İnşaat Mühendisleri Odası İstanbul Şube Başkanı Cemal Gökçe de hastanelerin sıradan konutlar gibi projelendirilmemesi gerektiğini kaydetti. Gökçe, “Ancak İstanbul’da bırakın konutlardan farklı olmasını sıradan binalardan bozularak hastaneye çevrildiği için bu yapıların deprem güvenliği yok.” diye konuştu. Kendilerinin daha önce konu hakkında ilgili yerlere yazarak uyarıda bulunduklarını hatırlatan Gökçe, ‘doğru ve çağdaş, yeni bir denetim mekanizması oluşturulması’nı istedi.

‘Hastane Kuruyorum’ adlı kitabında bir hastanenin nasıl kurulacağını anlatan Özel Kadıköy Vatan Hastanesi Müdürü Atila Turan, binadan çevrilme özel hastanelerin depreme dayanıksız olduğunu kabul ediyor. Turan, tadilat sırasında istemeden de olsa binanın özelliğini bozan oynamaların mutlaka olacağına dikkat çekiyor. Turan, Sağlık Bakanlığı’nın artık mevcut durumu göz önüne alarak her tadilat ve yeni ünite açılışında depreme dayanıklılık belgesi istediğini, yetkili kurumdan belge alamayan özel hastanelere ruhsat verilmediğini söyledi.

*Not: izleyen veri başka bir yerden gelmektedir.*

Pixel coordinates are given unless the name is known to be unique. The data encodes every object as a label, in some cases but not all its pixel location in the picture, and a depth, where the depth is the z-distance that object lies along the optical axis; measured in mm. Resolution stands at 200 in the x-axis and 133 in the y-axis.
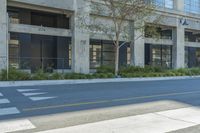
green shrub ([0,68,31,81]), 19811
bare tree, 25094
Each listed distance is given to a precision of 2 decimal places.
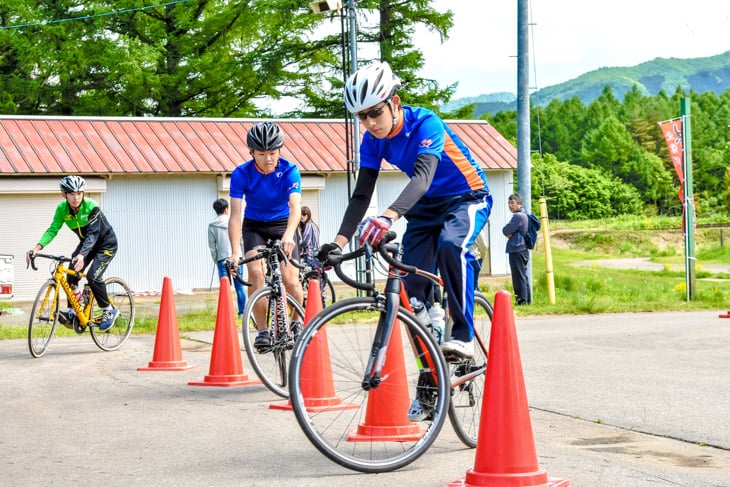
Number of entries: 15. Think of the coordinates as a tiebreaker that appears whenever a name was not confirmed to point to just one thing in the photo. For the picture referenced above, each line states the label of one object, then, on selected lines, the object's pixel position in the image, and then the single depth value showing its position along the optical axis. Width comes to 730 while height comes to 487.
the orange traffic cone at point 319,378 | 5.59
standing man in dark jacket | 19.16
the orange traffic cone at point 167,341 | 11.30
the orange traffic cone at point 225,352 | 9.83
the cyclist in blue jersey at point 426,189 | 6.07
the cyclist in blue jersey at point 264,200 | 9.45
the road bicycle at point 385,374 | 5.54
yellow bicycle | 12.82
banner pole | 19.28
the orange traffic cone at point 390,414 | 6.21
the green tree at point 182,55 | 44.62
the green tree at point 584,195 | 103.31
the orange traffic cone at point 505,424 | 5.07
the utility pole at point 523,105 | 20.11
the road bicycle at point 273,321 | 8.95
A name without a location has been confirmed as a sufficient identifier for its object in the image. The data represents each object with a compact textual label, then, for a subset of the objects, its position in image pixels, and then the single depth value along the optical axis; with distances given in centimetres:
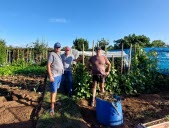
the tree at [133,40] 1730
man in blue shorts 281
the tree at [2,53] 924
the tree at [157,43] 1618
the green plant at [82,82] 360
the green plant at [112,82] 391
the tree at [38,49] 1198
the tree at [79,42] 1829
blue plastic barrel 271
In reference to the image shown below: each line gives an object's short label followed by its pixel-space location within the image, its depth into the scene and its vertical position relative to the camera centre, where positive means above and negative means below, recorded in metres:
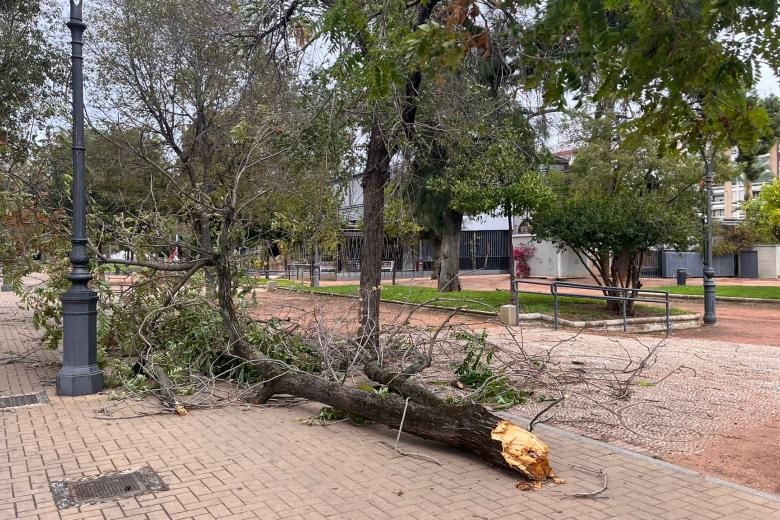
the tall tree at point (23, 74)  13.45 +4.16
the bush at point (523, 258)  37.57 +0.27
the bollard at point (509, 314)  15.27 -1.23
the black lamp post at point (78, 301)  7.70 -0.45
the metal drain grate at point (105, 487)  4.47 -1.63
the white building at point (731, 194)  59.75 +6.90
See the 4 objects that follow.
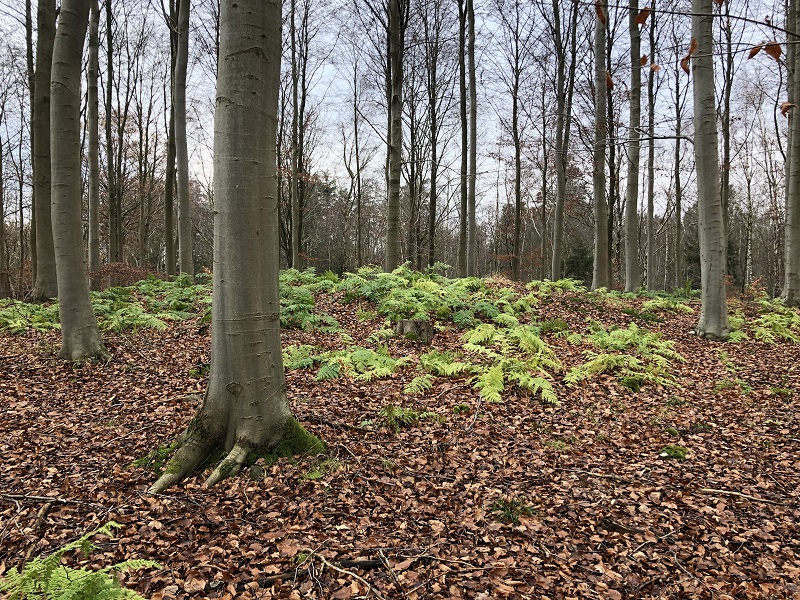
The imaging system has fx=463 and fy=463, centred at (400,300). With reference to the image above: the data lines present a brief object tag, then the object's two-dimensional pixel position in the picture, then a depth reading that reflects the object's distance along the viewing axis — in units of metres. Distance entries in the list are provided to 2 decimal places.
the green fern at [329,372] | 5.85
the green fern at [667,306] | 10.16
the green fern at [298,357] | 6.29
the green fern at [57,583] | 2.03
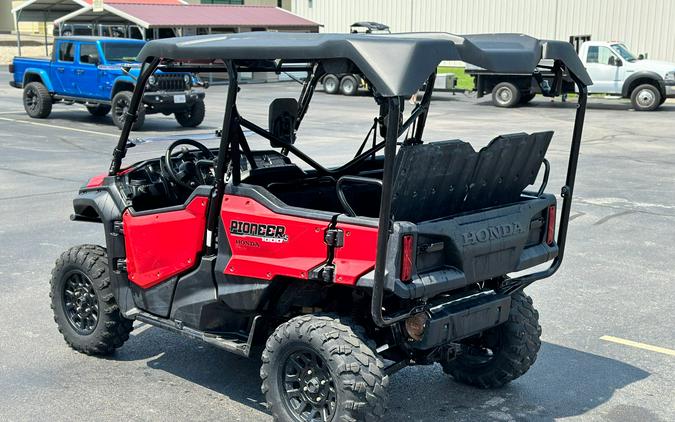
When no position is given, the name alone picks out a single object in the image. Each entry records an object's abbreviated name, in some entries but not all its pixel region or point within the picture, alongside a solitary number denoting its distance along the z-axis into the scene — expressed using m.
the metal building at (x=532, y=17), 34.28
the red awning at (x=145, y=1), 35.86
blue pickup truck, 19.98
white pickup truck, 26.98
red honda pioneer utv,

Sağlık Kuruluşları Derneği Yönetim Kurulu Başkanı Mehmet Ali Aydınlar, bugüne kadar kurulan tüm özel hastanelerin mevcut yasa ve tüzük hükümlerine göre Sağlık Bakanlığı’ndan ruhsat alınarak kurulduğunu, buna karşılık hiçbir devlet hastanesi, SSK ve üniversite hastanesinin yasalara tabi olarak ruhsatlandırılmadığını hatırlattı. Sağlık Bakanlığı ile yapılan toplantıyla Özel Hastaneler Yönetmeliği’nin geriye doğru yürütülmemesi konusunda genel bir mutabakata varıldığını açıklayan Aydınlar, yönetmelik hükümlerinin mevcut yasa ve tüzüğe birçok açıdan aykırı olduğunu savundu. Aydınlar, “Bu aykırılıklarla ilgili Danıştay’a dava açılmış ve halen dava sonuçlanma aşamasındadır. Yönetmeliğin yasa ve tüzüğe aykırılığı tartışma konusu iken, mevcut hastanelerin yönetmeliğe aykırılığının tartışılmasının erken olacağı görüşündeyiz.” diye konuştu. Aydınlar, dernek olarak, yeni yasal düzenlemelerden sonra ruhsat verilecek binaların sırf hastane amacıyla inşa edilmiş olması şartı aranmasını savunduklarını sözlerine ekledi.